--- Task instructions ---
The answer must be every line of the records in which the string "Hits" appears.

[Saved entries]
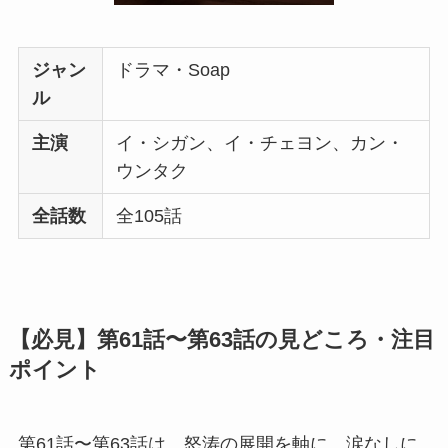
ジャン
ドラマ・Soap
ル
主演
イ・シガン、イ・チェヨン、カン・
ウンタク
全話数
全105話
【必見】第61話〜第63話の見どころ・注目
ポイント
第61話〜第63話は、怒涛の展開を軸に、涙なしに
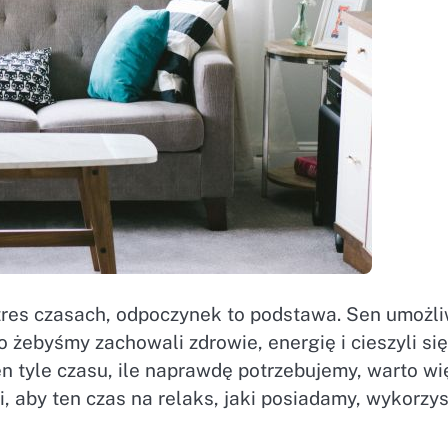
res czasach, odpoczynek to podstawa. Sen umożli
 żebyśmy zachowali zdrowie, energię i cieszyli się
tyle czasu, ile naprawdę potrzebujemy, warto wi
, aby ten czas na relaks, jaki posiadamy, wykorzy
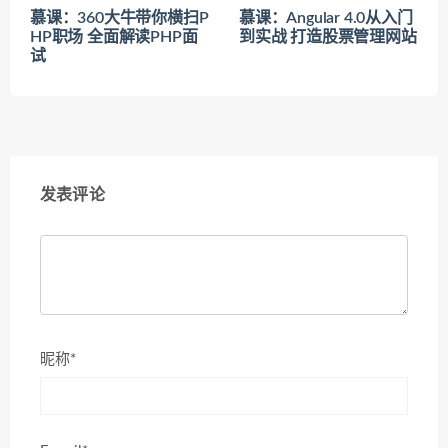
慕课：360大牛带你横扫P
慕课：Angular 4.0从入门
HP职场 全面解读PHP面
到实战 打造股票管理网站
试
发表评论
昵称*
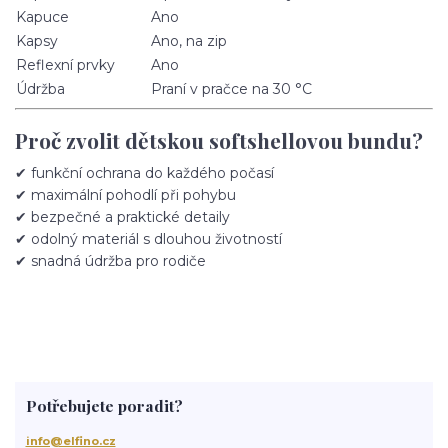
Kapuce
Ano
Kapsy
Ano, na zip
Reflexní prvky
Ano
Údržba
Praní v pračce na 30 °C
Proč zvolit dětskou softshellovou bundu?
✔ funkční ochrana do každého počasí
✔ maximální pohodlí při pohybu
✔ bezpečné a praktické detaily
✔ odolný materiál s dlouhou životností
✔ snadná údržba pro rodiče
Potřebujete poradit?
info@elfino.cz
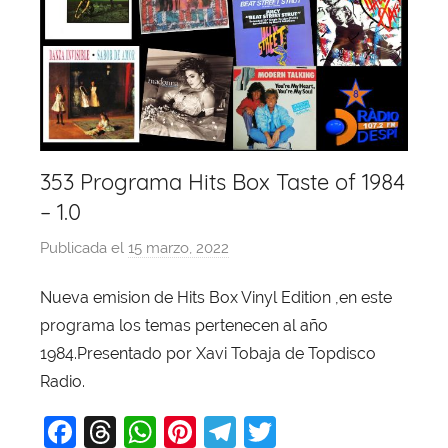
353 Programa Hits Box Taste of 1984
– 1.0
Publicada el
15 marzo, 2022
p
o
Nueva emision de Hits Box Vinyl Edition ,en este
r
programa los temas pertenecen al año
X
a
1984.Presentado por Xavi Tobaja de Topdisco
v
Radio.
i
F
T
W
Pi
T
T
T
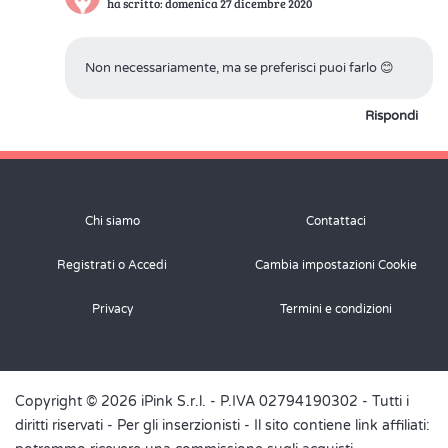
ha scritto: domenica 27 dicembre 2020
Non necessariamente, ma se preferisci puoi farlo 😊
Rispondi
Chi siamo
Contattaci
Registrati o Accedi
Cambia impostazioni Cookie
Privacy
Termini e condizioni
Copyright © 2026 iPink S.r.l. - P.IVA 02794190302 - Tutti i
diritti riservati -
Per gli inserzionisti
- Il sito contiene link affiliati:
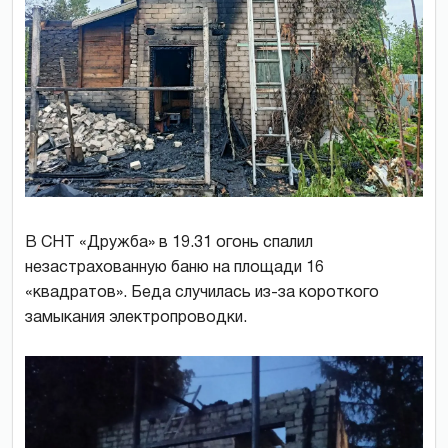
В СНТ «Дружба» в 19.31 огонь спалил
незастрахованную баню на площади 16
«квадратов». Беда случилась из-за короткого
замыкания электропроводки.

--- Solution ---
353 Programa Hits Box Taste of 1984
Nueva emision de Hits Box Vinyl Edition ,en este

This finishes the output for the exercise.